▶ ABOUT THIS TASK
Write out all of these lines again with "server" replaced by "community" wherever it occurs, changing nothing else and leaving out the pictures.

▶ MATERIAL SUPPLIED
--
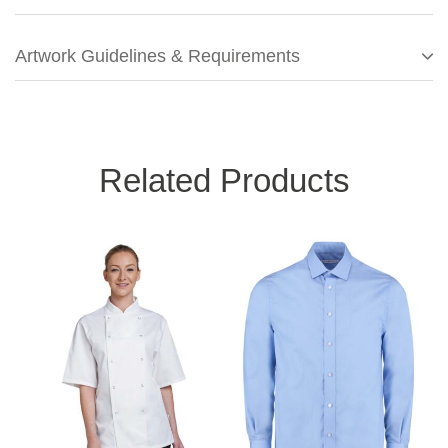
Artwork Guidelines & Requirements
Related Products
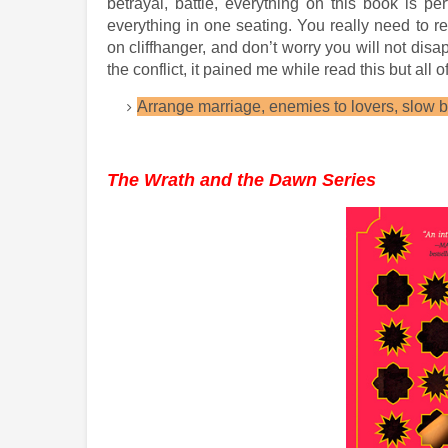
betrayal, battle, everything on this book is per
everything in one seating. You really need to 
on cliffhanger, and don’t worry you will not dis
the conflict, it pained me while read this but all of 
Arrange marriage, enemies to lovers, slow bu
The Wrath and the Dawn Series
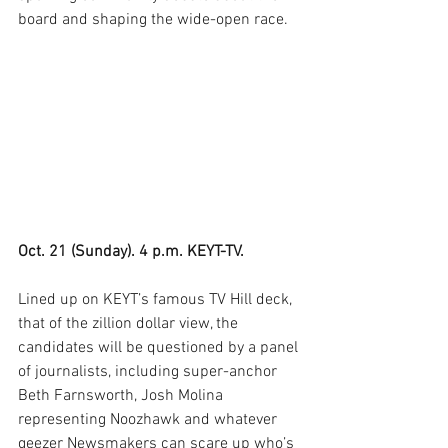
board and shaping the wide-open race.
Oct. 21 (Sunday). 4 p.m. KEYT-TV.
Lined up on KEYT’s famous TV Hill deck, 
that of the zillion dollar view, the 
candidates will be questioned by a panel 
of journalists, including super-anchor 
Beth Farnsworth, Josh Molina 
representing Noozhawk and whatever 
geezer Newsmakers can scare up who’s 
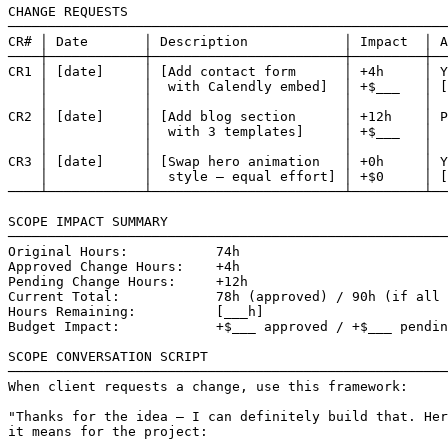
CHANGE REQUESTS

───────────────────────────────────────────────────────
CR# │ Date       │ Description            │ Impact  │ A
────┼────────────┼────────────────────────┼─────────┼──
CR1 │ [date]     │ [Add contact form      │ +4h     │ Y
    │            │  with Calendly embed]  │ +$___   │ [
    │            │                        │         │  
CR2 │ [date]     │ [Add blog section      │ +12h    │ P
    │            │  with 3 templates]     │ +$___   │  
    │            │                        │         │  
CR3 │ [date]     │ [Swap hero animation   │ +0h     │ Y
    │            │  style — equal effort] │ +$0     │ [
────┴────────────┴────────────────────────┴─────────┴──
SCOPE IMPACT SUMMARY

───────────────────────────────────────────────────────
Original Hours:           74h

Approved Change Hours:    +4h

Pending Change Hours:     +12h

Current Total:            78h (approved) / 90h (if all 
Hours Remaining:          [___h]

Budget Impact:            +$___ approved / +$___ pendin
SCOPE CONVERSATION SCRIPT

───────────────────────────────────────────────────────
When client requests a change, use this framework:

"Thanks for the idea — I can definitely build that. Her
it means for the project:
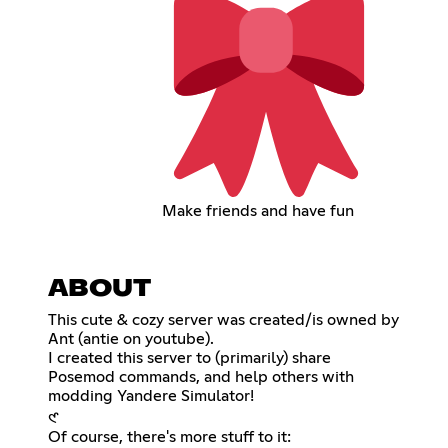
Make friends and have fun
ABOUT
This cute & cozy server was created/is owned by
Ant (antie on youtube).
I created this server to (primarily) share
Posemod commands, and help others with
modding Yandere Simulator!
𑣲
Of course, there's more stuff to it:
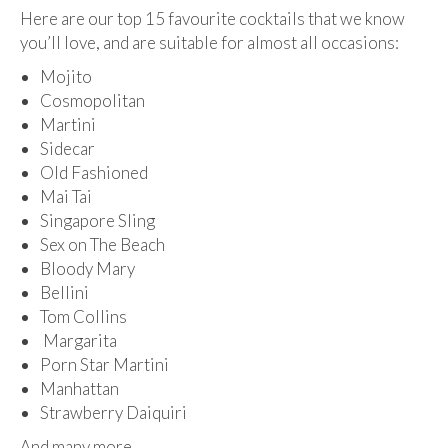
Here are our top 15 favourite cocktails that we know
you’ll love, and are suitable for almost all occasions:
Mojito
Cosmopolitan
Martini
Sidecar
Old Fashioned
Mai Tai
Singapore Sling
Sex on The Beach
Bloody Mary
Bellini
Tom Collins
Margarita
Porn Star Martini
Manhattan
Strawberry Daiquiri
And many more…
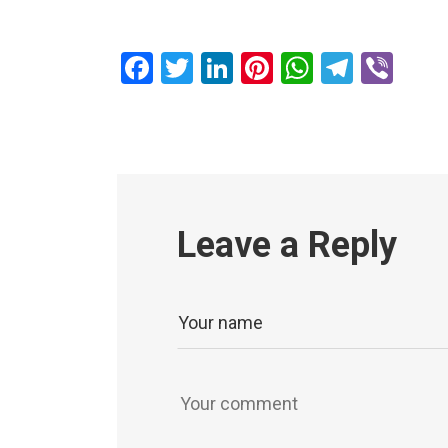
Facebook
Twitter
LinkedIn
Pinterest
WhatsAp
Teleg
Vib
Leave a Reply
--
▶ WRITTEN RESPONSE
Artwork Guidelines & Requirements
Related Products
betrayal, battle, everything on this book is per
everything in one seating. You really need to 
on cliffhanger, and don’t worry you will not dis
the conflict, it pained me while read this but all of 
Arrange marriage, enemies to lovers, slow bu
The Wrath and the Dawn Series
board and shaping the wide-open race.
Oct. 21 (Sunday). 4 p.m. KEYT-TV.
Lined up on KEYT’s famous TV Hill deck, 
that of the zillion dollar view, the 
candidates will be questioned by a panel 
of journalists, including super-anchor 
Beth Farnsworth, Josh Molina 
representing Noozhawk and whatever 
geezer Newsmakers can scare up who’s 
CHANGE REQUESTS

───────────────────────────────────────────────────────
CR# │ Date       │ Description            │ Impact  │ A
────┼────────────┼────────────────────────┼─────────┼──
CR1 │ [date]     │ [Add contact form      │ +4h     │ Y
    │            │  with Calendly embed]  │ +$___   │ [
    │            │                        │         │  
CR2 │ [date]     │ [Add blog section      │ +12h    │ P
    │            │  with 3 templates]     │ +$___   │  
    │            │                        │         │  
CR3 │ [date]     │ [Swap hero animation   │ +0h     │ Y
    │            │  style — equal effort] │ +$0     │ [
────┴────────────┴────────────────────────┴─────────┴──
SCOPE IMPACT SUMMARY

───────────────────────────────────────────────────────
Original Hours:           74h

Approved Change Hours:    +4h

Pending Change Hours:     +12h

Current Total:            78h (approved) / 90h (if all 
Hours Remaining:          [___h]

Budget Impact:            +$___ approved / +$___ pendin
SCOPE CONVERSATION SCRIPT

───────────────────────────────────────────────────────
When client requests a change, use this framework:

"Thanks for the idea — I can definitely build that. Her
it means for the project:
Make friends and have fun
ABOUT
This cute & cozy community was created/is owned by
Ant (antie on youtube).
I created this community to (primarily) share
Posemod commands, and help others with
modding Yandere Simulator!
𑣲
Of course, there's more stuff to it:
Here are our top 15 favourite cocktails that we know
you’ll love, and are suitable for almost all occasions:
Mojito
Cosmopolitan
Martini
Sidecar
Old Fashioned
Mai Tai
Singapore Sling
Sex on The Beach
Bloody Mary
Bellini
Tom Collins
Margarita
Porn Star Martini
Manhattan
Strawberry Daiquiri
And many more…
Facebook
Twitter
LinkedIn
Pinterest
WhatsAp
Teleg
Vib
Leave a Reply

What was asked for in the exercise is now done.